#### [WHAT THE TASK ASKS]
Exact copy, no pictures: set down every entry below as written.

#### [DATA]

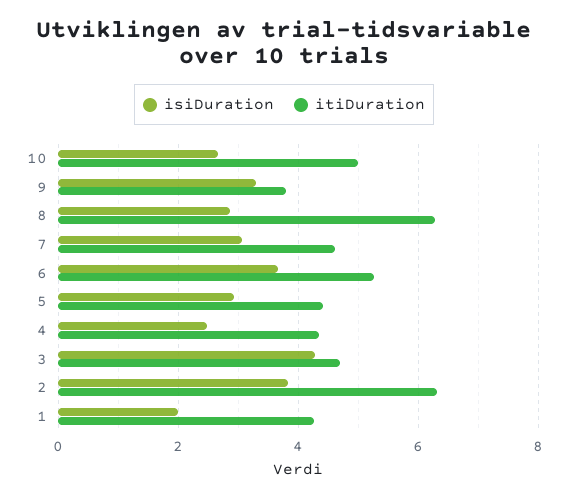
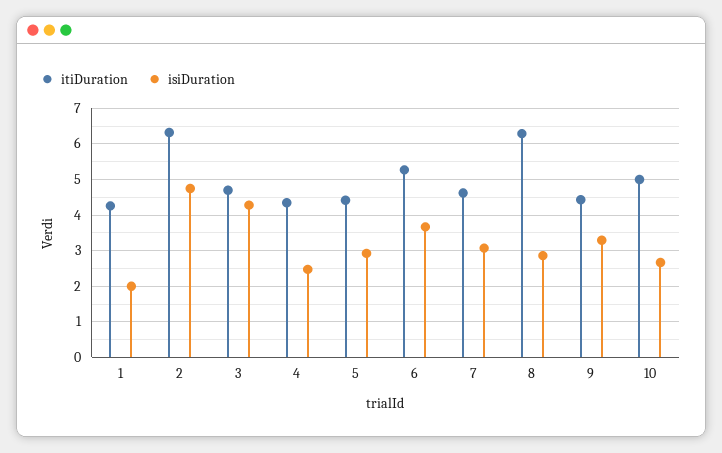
  {
    "isiDuration": {
      "10": 2.6,
      "9": 3.2,
      "8": 2.8,
      "7": 3,
      "6": 3.6,
      "5": 3,
      "4": 2.4,
      "3": 4.2,
-     "2": 3.8,
+     "2": 4.8,
      "1": 2
    },
    "itiDuration": {
      "10": 5,
-     "9": 3.8,
+     "9": 4.4,
      "8": 6.2,
      "7": 4.6,
      "6": 5.2,
      "5": 4.4,
      "4": 4.4,
      "3": 4.8,
      "2": 6.4,
      "1": 4.2
    }
  }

#### [FINAL ANSWER]
  {
    "isiDuration": {
      "10": 2.6,
      "9": 3.2,
      "8": 2.8,
      "7": 3,
      "6": 3.6,
      "5": 3,
      "4": 2.4,
      "3": 4.2,
-     "2": 3.8,
+     "2": 4.8,
      "1": 2
    },
    "itiDuration": {
      "10": 5,
-     "9": 3.8,
+     "9": 4.4,
      "8": 6.2,
      "7": 4.6,
      "6": 5.2,
      "5": 4.4,
      "4": 4.4,
      "3": 4.8,
      "2": 6.4,
      "1": 4.2
    }
  }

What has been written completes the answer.